Luck – Chapter Seven
We’ve now come pretty far into this premiere season of Luck – we’re seven episodes down which means that only two remain before this particular day at the races comes to a close – and so it is no surprise that scenes are starting to feel a little familiar, especially since this is a show that takes its sweet time to advance its story. This week there’s yet another race, another round of poker, another meeting with Mike and another sweet shot of Ace drifting off to sleep with Pint O’ Plain; these things we’ve seen before and will no doubt see again by the time the finale airs and yet they don’t feel like cheats or like wheel spinning, they just feel like home. When I was watching the pilot I couldn’t help but think of the racetrack as run down and the people that populated it akin to social refuse, rubbish to be thrown away, but now spending time there with them is one of the highlights of my week. I look forward to the riveting races and dreamy denouements almost as much as these people who live for them; I need the next hit and the withdrawals hit hard when I don’t get one. I think maybe I’m an addict. Hi, my name is Luke and I have a Luck problem.
So it’s fare to say that i wouldn’t much mind this repetition regardless, but I’m especially ok with it this week because Milch – the magnificent mastermind that he is – has worked it into the metaphor. This weeks episode is all about repetition. This weeks episode is all about repetition, about re-rolling the die. This weeks episode is all about repetition, about re-rolling the die and making the most of the fact that there always is another race, another round and another day to come on the other side of this one. That is, at least, for most of us. For some, like say Nolte, there is only today and thus we should treat it like there’s no tomorrow. For others, like say Israel, there is only today and thus we should have taken it while we still could.
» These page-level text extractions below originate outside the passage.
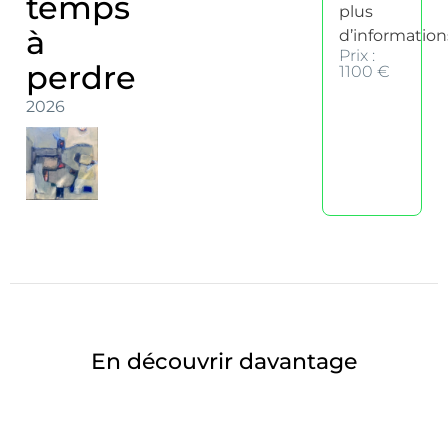
temps
plus
à
d’information
Prix :
perdre
1100 €
2026
En découvrir davantage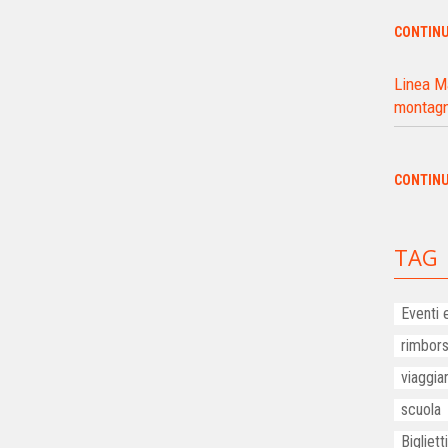
CONTIN
Linea Ma
montagn
CONTIN
TAG
Eventi 
rimbors
viaggia
scuola
Bigliet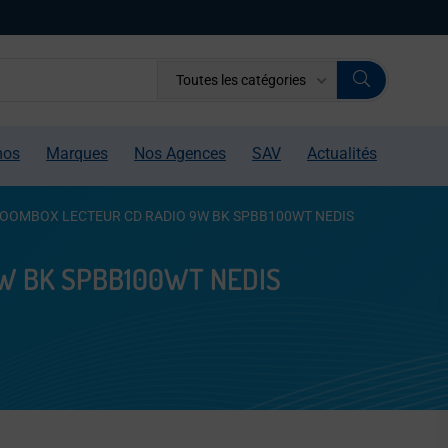
Toutes les catégories
mos
Marques
Nos Agences
SAV
Actualités
OOMBOX LECTEUR CD RADIO 9W BK SPBB100WT NEDIS
W BK SPBB100WT NEDIS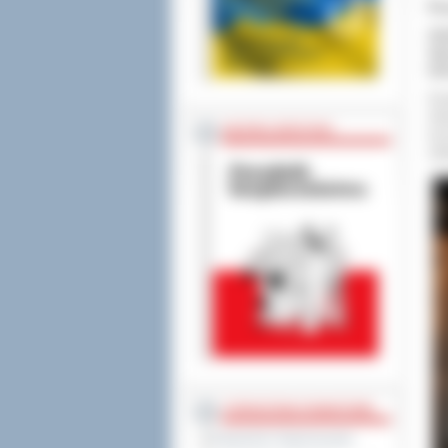
Po
Za
Spe
któ
Por
Ost
BEZPIECZEŃSTWO
lec
odd
STAROSTWO POWIATOWE
Regulamin Organizacyjny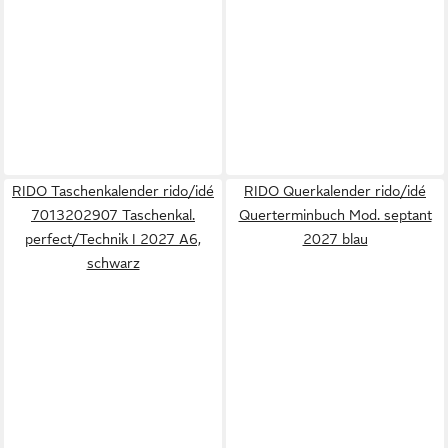
RIDO Taschenkalender rido/idé
RIDO Querkalender rido/idé
7013202907 Taschenkal.
Querterminbuch Mod. septant
perfect/Technik I 2027 A6,
2027 blau
schwarz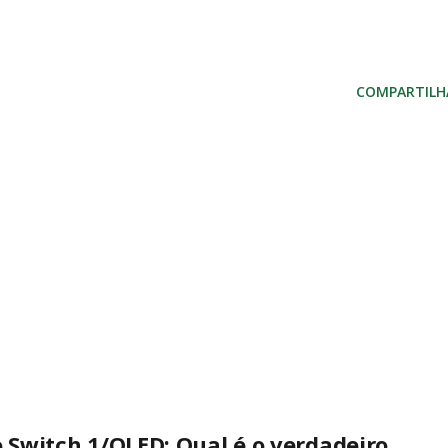
COMPARTILH
o Switch 1/OLED: Qual é o verdadeiro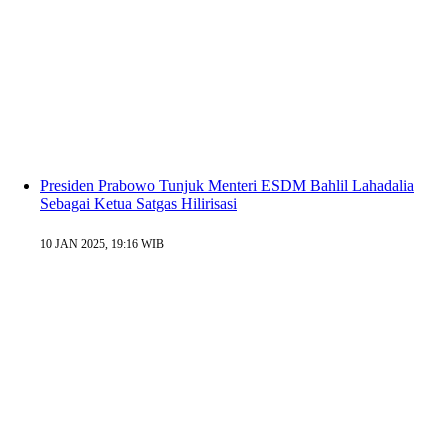
Presiden Prabowo Tunjuk Menteri ESDM Bahlil Lahadalia
Sebagai Ketua Satgas Hilirisasi
10 JAN 2025, 19:16 WIB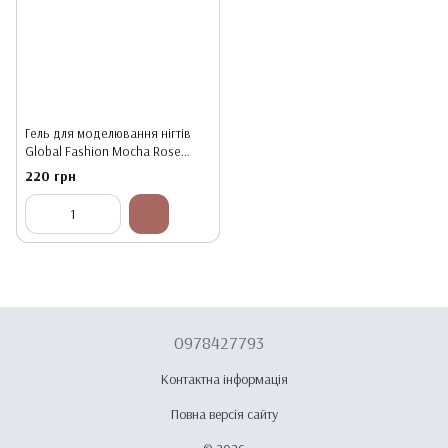
Гель для моделювання нігтів
Global Fashion Mocha Rose
Builder Gel #10, 15 г
220 грн
0978427793
Контактна інформація
Повна версія сайту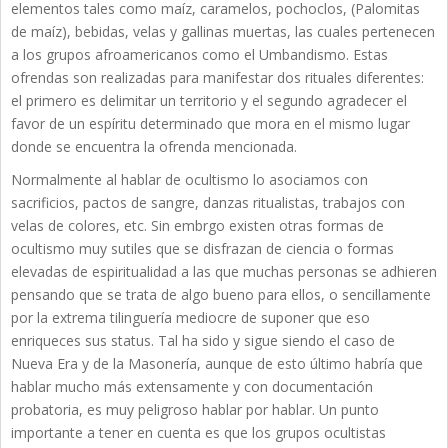
elementos tales como maíz, caramelos, pochoclos, (Palomitas
de maíz), bebidas, velas y gallinas muertas, las cuales pertenecen
a los grupos afroamericanos como el Umbandismo. Estas
ofrendas son realizadas para manifestar dos rituales diferentes:
el primero es delimitar un territorio y el segundo agradecer el
favor de un espíritu determinado que mora en el mismo lugar
donde se encuentra la ofrenda mencionada.
Normalmente al hablar de ocultismo lo asociamos con
sacrificios, pactos de sangre, danzas ritualistas, trabajos con
velas de colores, etc. Sin embrgo existen otras formas de
ocultismo muy sutiles que se disfrazan de ciencia o formas
elevadas de espiritualidad a las que muchas personas se adhieren
pensando que se trata de algo bueno para ellos, o sencillamente
por la extrema tilinguería mediocre de suponer que eso
enriqueces sus status. Tal ha sido y sigue siendo el caso de
Nueva Era y de la Masonería, aunque de esto último habría que
hablar mucho más extensamente y con documentación
probatoria, es muy peligroso hablar por hablar. Un punto
importante a tener en cuenta es que los grupos ocultistas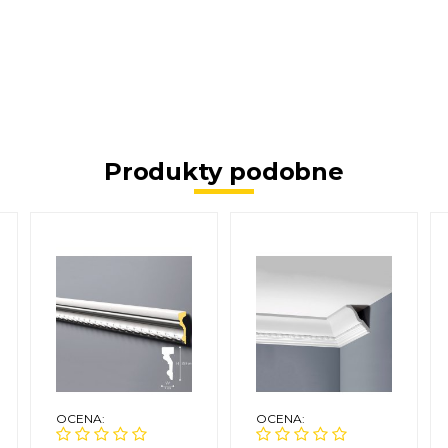
Produkty podobne
OCENA:
OCENA: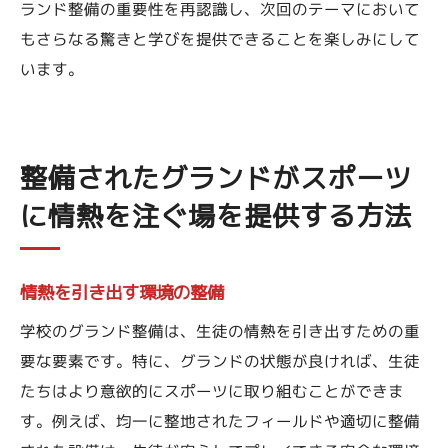
ランド整備の重要性を再認識し、次回のテーマにおいて
もさらなる驚きと学びを提供できることを楽しみにして
います。
整備されたグランドがスポーツ
に情熱を注ぐ場を提供する方法
情熱を引き出す環境の整備
学校のグランド整備は、生徒の情熱を引き出すための重
要な要素です。特に、グランドの状態が良ければ、生徒
たちはより意欲的にスポーツに取り組むことができま
す。例えば、均一に整地されたフィールドや適切に整備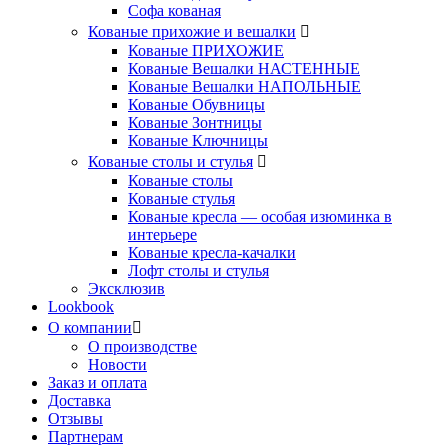
Софа кованая
Кованые прихожие и вешалки
Кованые ПРИХОЖИЕ
Кованые Вешалки НАСТЕННЫЕ
Кованые Вешалки НАПОЛЬНЫЕ
Кованые Обувницы
Кованые Зонтницы
Кованые Ключницы
Кованые столы и стулья
Кованые столы
Кованые стулья
Кованые кресла — особая изюминка в
интерьере
Кованые кресла-качалки
Лофт столы и стулья
Эксклюзив
Lookbook
О компании
О производстве
Новости
Заказ и оплата
Доставка
Отзывы
Партнерам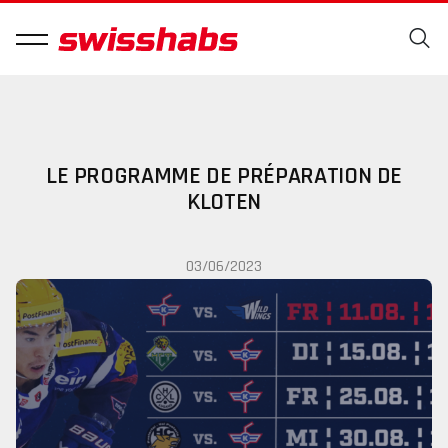
LE PROGRAMME DE PRÉPARATION DE
KLOTEN
03/06/2023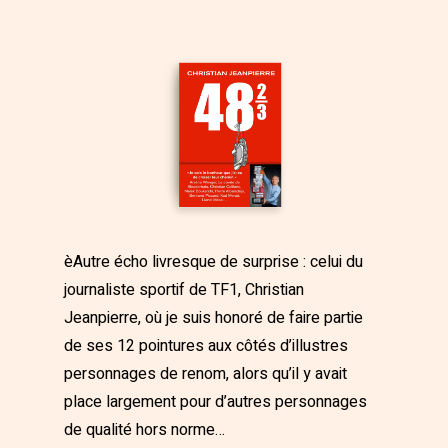
èAutre écho livresque de surprise : celui du
journaliste sportif de TF1, Christian
Jeanpierre, où je suis honoré de faire partie
de ses 12 pointures aux côtés d’illustres
personnages de renom, alors qu’il y avait
place largement pour d’autres personnages
de qualité hors norme…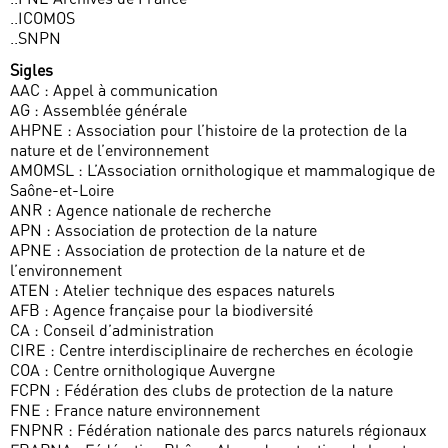
..ICOMOS
..SNPN
Sigles
AAC : Appel à communication
AG : Assemblée générale
AHPNE : Association pour l’histoire de la protection de la
nature et de l’environnement
AMOMSL : L’Association ornithologique et mammalogique de
Saône-et-Loire
ANR : Agence nationale de recherche
APN : Association de protection de la nature
APNE : Association de protection de la nature et de
l’environnement
ATEN : Atelier technique des espaces naturels
AFB : Agence française pour la biodiversité
CA : Conseil d’administration
CIRE : Centre interdisciplinaire de recherches en écologie
COA : Centre ornithologique Auvergne
FCPN : Fédération des clubs de protection de la nature
FNE : France nature environnement
FNPNR : Fédération nationale des parcs naturels régionaux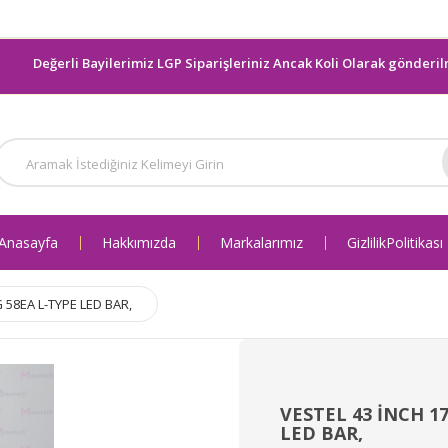
erli Bayilerimiz LGP Siparişleriniz Ancak Koli Olarak gönderilmektedir.
Anasayfa
Hakkımızda
Markalarımız
Gizlilik Politikası
 58EA L-TYPE LED BAR,
VESTEL 43 İNCH 1
LED BAR,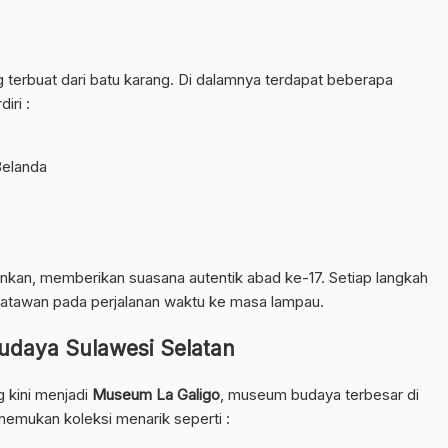
ng terbuat dari batu karang. Di dalamnya terdapat beberapa
iri :
Belanda
ankan, memberikan suasana autentik abad ke-17. Setiap langkah
atawan pada perjalanan waktu ke masa lampau.
udaya Sulawesi Selatan
 kini menjadi
Museum La Galigo
, museum budaya terbesar di
enemukan koleksi menarik seperti :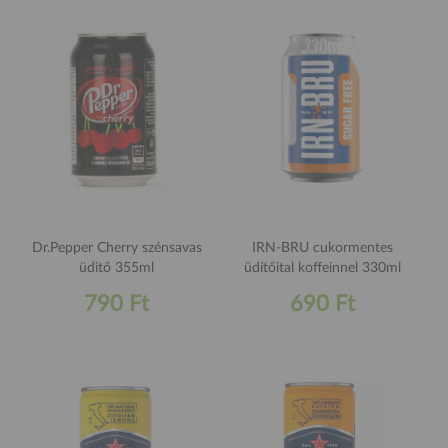
Dr.Pepper Cherry szénsavas
IRN-BRU cukormentes
üditő 355ml
üdítőital koffeinnel 330ml
790 Ft
690 Ft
Repetition is a double edged sword: on one side it can save us, grant us the second chance we strive for, but on the other it can double our fall down, accelerating our descent and deepening the depths reached.
We see both sides of the sword’s swing in the episodes many sub-plots: we see it sway the stacks of cash left from the Pick 6 when Foray’s second foray into Colt claiming comes up short of re-capturing the lightning of Mon Gateu and when Jerry’s Jesus-like second-coming in the casino, three or so days since he last left it, nabs him both a treasured ticket and a top broad besides. We see it shape careers when Gettin’ Up Mornin’s rider again becomes ambiguous and this time around luck isn’t around to fix the result; the second time that this question is asked a second answer is given, one that means a second chance for one jockey and possibly the end of the line for another. We see it shape futures when the rather convenient and contrived appearance of a child provides Escalante the opportunity to prove himself a suitable patriarch, which in turn let’s the vet speak a little louder the second time that she tells him about her pregnancy. Then finally we see it shape life when a repetition of the pilots painful on-track accident is allowed to go another way, the jockey having learnt enough from his journey to pull up and spare the life of his steed; and also death when something as simple as borrowed syntax, the rote repetition of a clever little catchphrase, is shown to be strong enough to get a man killed.
The moral of the episode seems to be, if that is indeed the right word to use when referring to Mr.Milch, that second chances are so much more defined by that second word than we realize. A second chance is nothing more than a second bet, another chance to lay our cards down on the table, but it’s still all down to chance. It’s that damn coin again, in that it can all go either way – heads or tails – and we can never truly tell until its far too late. On the surface this week everything seems fine; the colts and cons alike are given a second chance, put out to pasture and allowed to run with the horses, but underneath we see that a storm is brewing and Ace and the gang are going to have to be bloody lucky if their story ends with them riding out into the sunset. Sometimes we set the stakes too high for second chances, we push our luck and lose it all in one stray sentence, one fell swoop of an ashtray and for many of our characters this is becoming the case. Luck though seems safe to me, it hedged its bets and got a horse in every race, the results of which are only just starting to pay off now, but it’s got a jackpot coming to it and I can’t wait to see what.